Text under study ::
┄┄┄┄┄┄┄┄┄┄
# For Sale: 2014 Cadillac XTS, Beautiful, get Select or Lux requests!



## FrankieInTheCadillac (Aug 28, 2015)

Beautiful Cadillac XTS Luxury. Black Raven exterior and Jet Black interior. Always well cared for, super clean inside and out. Professionally serviced at Kuni Cadillac and Jiffy Lube. Service records and clean title/pink slip in hand. I bought this car in April 2016. I just bought a replacement so want to sell this one. It has all of the bells and whistles you'd expect in a Cadillac but does not have a sunroof.


----------



## RideshareSpectrum (May 12, 2017)

FrankieInTheCadillac said:


> Beautiful Cadillac XTS Luxury. Black Raven exterior and Jet Black interior. Always well cared for, super clean inside and out. Professionally serviced at Kuni Cadillac and Jiffy Lube. Service records and clean title/pink slip in hand. I bought this car in April 2016. I just bought a replacement so want to sell this one. It has all of the bells and whistles you'd expect in a Cadillac but does not have a sunroof.


How mah?


----------



## FrankieInTheCadillac (Aug 28, 2015)

Asking $16,000.


----------



## FrankieInTheCadillac (Aug 28, 2015)

Reduced price to $15,500.


----------



## Snowblind (Apr 14, 2017)

How many Miles on it? Navi? Remote Start? Leather? Accidents reported? Will you post the VIN #?


----------



## VictorD (Apr 30, 2017)
┄┄┄┄┄┄┄┄┄┄
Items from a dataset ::
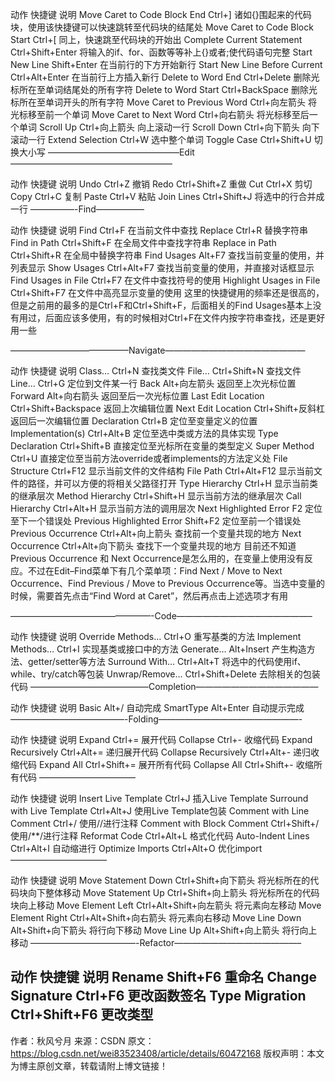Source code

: 动作	快捷键	说明
Move Caret to Code Block End	Ctrl+]	诸如{}围起来的代码块，使用该快捷键可以快速跳转至代码块的结尾处
Move Caret to Code Block Start	Ctrl+[	同上，快速跳至代码块的开始出
Complete Current Statement	Ctrl+Shift+Enter	将输入的if、for、函数等等补上{}或者;使代码语句完整
Start New Line	Shift+Enter	在当前行的下方开始新行
Start New Line Before Current	Ctrl+Alt+Enter	在当前行上方插入新行
Delete to Word End	Ctrl+Delete	删除光标所在至单词结尾处的所有字符
Delete to Word Start	Ctrl+BackSpace	删除光标所在至单词开头的所有字符
Move Caret to Previous Word	Ctrl+向左箭头	将光标移至前一个单词
Move Caret to Next Word	Ctrl+向右箭头	将光标移至后一个单词
Scroll Up	Ctrl+向上箭头	向上滚动一行
Scroll Down	Ctrl+向下箭头	向下滚动一行
Extend Selection	Ctrl+W	选中整个单词
Toggle Case	Ctrl+Shift+U	切换大小写
———————————————Edit——————————————————–

动作	快捷键	说明
Undo	Ctrl+Z	撤销
Redo	Ctrl+Shift+Z	重做
Cut	Ctrl+X	剪切
Copy	Ctrl+C	复制
Paste	Ctrl+V	粘贴
Join Lines	Ctrl+Shift+J	将选中的行合并成一行
—————-Find—————–

动作	快捷键	说明
Find	Ctrl+F	在当前文件中查找
Replace	Ctrl+R	替换字符串
Find in Path	Ctrl+Shift+F	在全局文件中查找字符串
Replace in Path	Ctrl+Shift+R	在全局中替换字符串
Find Usages	Alt+F7	查找当前变量的使用，并列表显示
Show Usages	Ctrl+Alt+F7	查找当前变量的使用，并直接对话框显示
Find Usages in File	Ctrl+F7	在文件中查找符号的使用
Highlight Usages in File	Ctrl+Shift+F7	在文件中高亮显示变量的使用
这里的快捷键用的频率还是很高的，但是之前用的最多的是Ctrl+F和Ctrl+Shift+F，后面相关的Find Usages基本上没有用过，后面应该多使用，有的时候相对Ctrl+F在文件内按字符串查找，还是更好用一些

—————————————–Navigate————————————————

动作	快捷键	说明
Class…	Ctrl+N	查找类文件
File…	Ctrl+Shift+N	查找文件
Line…	Ctrl+G	定位到文件某一行
Back	Alt+向左箭头	返回至上次光标位置
Forward	Alt+向右箭头	返回至后一次光标位置
Last Edit Location	Ctrl+Shift+Backspace	返回上次编辑位置
Next Edit Location	Ctrl+Shift+反斜杠	返回后一次编辑位置
Declaration	Ctrl+B	定位至变量定义的位置
Implementation(s)	Ctrl+Alt+B	定位至选中类或方法的具体实现
Type Declaration	Ctrl+Shift+B	直接定位至光标所在变量的类型定义
Super Method	Ctrl+U	直接定位至当前方法override或者implements的方法定义处
File Structure	Ctrl+F12	显示当前文件的文件结构
File Path	Ctrl+Alt+F12	显示当前文件的路径，并可以方便的将相关父路径打开
Type Hierarchy	Ctrl+H	显示当前类的继承层次
Method Hierarchy	Ctrl+Shift+H	显示当前方法的继承层次
Call Hierarchy	Ctrl+Alt+H	显示当前方法的调用层次
Next Highlighted Error	F2	定位至下一个错误处
Previous Highlighted Error	Shift+F2	定位至前一个错误处
Previous Occurrence	Ctrl+Alt+向上箭头	查找前一个变量共现的地方
Next Occurrence	Ctrl+Alt+向下箭头	查找下一个变量共现的地方
目前还不知道Previous Occurrence 和 Next Occurrence是怎么用的，在变量上使用没有反应。不过在Edit–Find菜单下有几个菜单项：Find Next \/ Move to Next Occurrence、Find Previous \/ Move to Previous Occurrence等。当选中变量的时候，需要首先点击“Find Word at Caret”，然后再点击上述选项才有用

————————————————-Code———————————————–

动作	快捷键	说明
Override Methods…	Ctrl+O	重写基类的方法
Implement Methods…	Ctrl+I	实现基类或接口中的方法
Generate…	Alt+Insert	产生构造方法、getter/setter等方法
Surround With…	Ctrl+Alt+T	将选中的代码使用if、while、try/catch等包装
Unwrap/Remove…	Ctrl+Shift+Delete	去除相关的包装代码
—————————————–Completion——————————————

动作	快捷键	说明
Basic	Alt+/	自动完成
SmartType	Alt+Enter	自动提示完成
—————————————-Folding————————————————-

动作	快捷键	说明
Expand	Ctrl+=	展开代码
Collapse	Ctrl+-	收缩代码
Expand Recursively	Ctrl+Alt+=	递归展开代码
Collapse Recursively	Ctrl+Alt+-	递归收缩代码
Expand All	Ctrl+Shift+=	展开所有代码
Collapse All	Ctrl+Shift+-	收缩所有代码
———————————

动作	快捷键	说明
Insert Live Template	Ctrl+J	插入Live Template
Surround with Live Template	Ctrl+Alt+J	使用Live Template包装
Comment with Line Comment	Ctrl+/	使用//进行注释
Comment with Block Comment	Ctrl+Shift+/	使用/**/进行注释
Reformat Code	Ctrl+Alt+L	格式化代码
Auto-Indent Lines	Ctrl+Alt+I	自动缩进行
Optimize Imports	Ctrl+Alt+O	优化import
———————————

动作	快捷键	说明
Move Statement Down	Ctrl+Shift+向下箭头	将光标所在的代码块向下整体移动
Move Statement Up	Ctrl+Shift+向上箭头	将光标所在的代码块向上移动
Move Element Left	Ctrl+Alt+Shift+向左箭头	将元素向左移动
Move Element Right	Ctrl+Alt+Shift+向右箭头	将元素向右移动
Move Line Down	Alt+Shift+向下箭头	将行向下移动
Move Line Up	Alt+Shift+向上箭头	将行向上移动
————————————-Refactor——————————————–

动作	快捷键	说明
Rename	Shift+F6	重命名
Change Signature	Ctrl+F6	更改函数签名
Type Migration	Ctrl+Shift+F6	更改类型
--------------------- 
作者：秋风兮月 
来源：CSDN 
原文：https://blog.csdn.net/wei83523408/article/details/60472168 
版权声明：本文为博主原创文章，转载请附上博文链接！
┄┄┄┄┄┄┄┄┄┄
Check your understanding ::
[1] According to the Cadillac XTS sale thread, what feature does the car not have?
[2] Pick up the Cadillac XTS sale thread from where it stops and keep it going.

Results in order ::
[1] A sunroof.

[2]
Yeah. And come January it won't even be eligible to for Lux Black.

Basically, a luxury car with unknown mileage that gets 18 mpg to drive Uber X and the few Select and even fewer Lux requests at CA gas prices.

Please, stop being so charitable. You're spoiling your fellow ants.


----------



## FrankieInTheCadillac (Aug 28, 2015)

Has 70,378 miles. Has navigation with OnStar subscription but I just use Apple CarPlay. All leather interior. PM me for VIN. Thank you.


----------



## Juggalo9er (Dec 7, 2017)

You lost me at jiffy lube


----------



## steveK2016 (Jul 31, 2016)

FrankieInTheCadillac said:


> All leather interior.


No shit?! Lol

Thats actually not a bad price for an XTS with only 70k. I believe cadillacs have 100k ppwer train warranty.


----------



## SEAL Team 5 (Dec 19, 2015)

Juggalo9er said:


> You lost me at jiffy lube


Hey, don't knock JL. They're Uber certified.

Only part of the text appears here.